As for what to expect from a new group of local owners, one observer looked to the past. "It's a back-to-the-future moment. Look, I'm talking to you from the Annenberg School of Journalism," said Gabriel Kahn, a professor at the University of Southern California. "We should not be cynical about people in the local community who want to own this asset."

Though large newspaper chains were built over decades and private-equity firms have bought up media assets for pennies on the dollar more recently, "they coincided with the decline of the industry," Kahn said. Recent purchases of the Omaha World-Herald by Warren Buffett and the San Diego Union-Tribune by a California real estate developer echo a time when owning newspapers was a path to wealth, he said.

One problem today: Metro newspapers still depend on print advertising for more than 80 percent of their revenue, Doctor said. At 14.5 percent annual growth, digital advertising is growing faster than television, radio, and other types of media. But daily newspapers are only capturing 10 percent or less of the national digital-advertising pie, he said.

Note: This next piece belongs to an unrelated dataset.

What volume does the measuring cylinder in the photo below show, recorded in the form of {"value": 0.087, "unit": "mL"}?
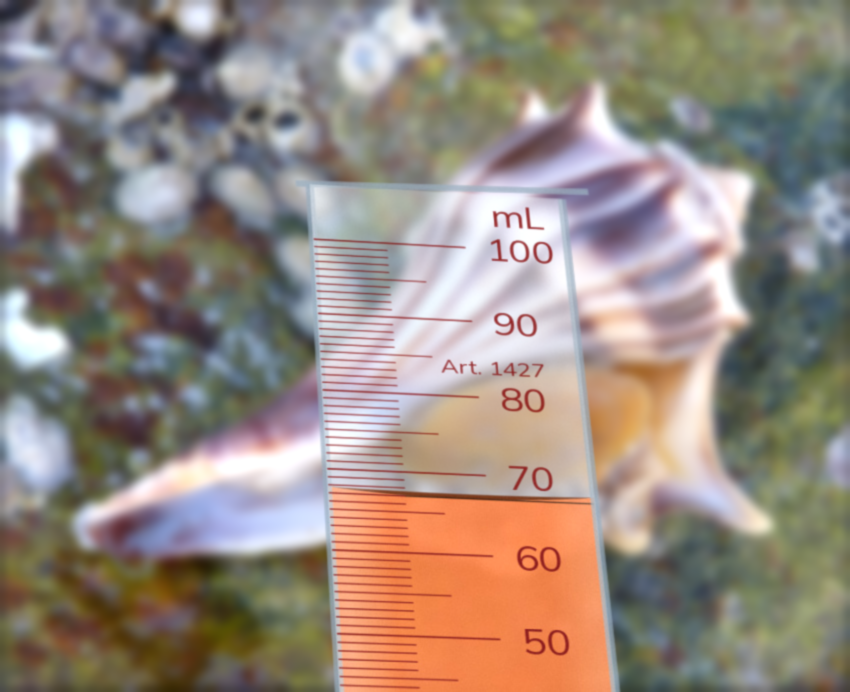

Representatives of Alden Global and Angelo Gordon, who were generally quiet through the sale process, could not be reached for comment Monday.

The new owners will sign a pledge not to interfere with the operations of PMN's three newsrooms. The one-sentence statement reads: "The editorial function of the business shall at all times remain independent of the ownership and control of the company, and no owner shall attempt to influence or interfere with editorial policies or news decisions."

That pledge, which three of the six owners signed Monday, was drafted largely by the newsrooms' leaders: Inquirer editor Stan Wischnowski, Daily News editor Larry Platt, and Philly.com editor Wendy Warren. The other three owners were not available Monday.

"Nothing about this change of ownership will change the way we approach our journalism," Wischnowski said. "We've shown in the recent past with local ownership that a separation of church and state can and must be achieved. I trust that the new owners fully understand that, otherwise they wouldn't be making this sort of investment in the papers, the website, and the journalists."

Katz, once an investigative journalist, did not mince words when he said the new owners would not interfere: "If you're not free to call it as you see it, we're going to have a bad business model."

As a privately held company, PMN did not disclose its financial results, but Katz said its revenues have fallen by half since 2006, when they were $500 million. Norcross said PMN was unprofitable.

"Cynicism or no, we put a lot of our money in this," Katz said. "There was a lot safer places at my age to put money than in a news organization. You know what? This is my way of coming home."

Former Gov. Ed Rendell - who Katz said was the first to call him about finding local investors - and Philadelphia Flyers founder Edward M. Snider, mentioned early on as a possible investor, are not among the new owners.

"People who love newspapers, people who work for newspapers should be excited by these investors, who are committed to make this work as a civic venture," Rendell said.

Philanthropist Raymond G. Perelman, who at one point complained about being excluded from participation, withdrew from the group in mid-March.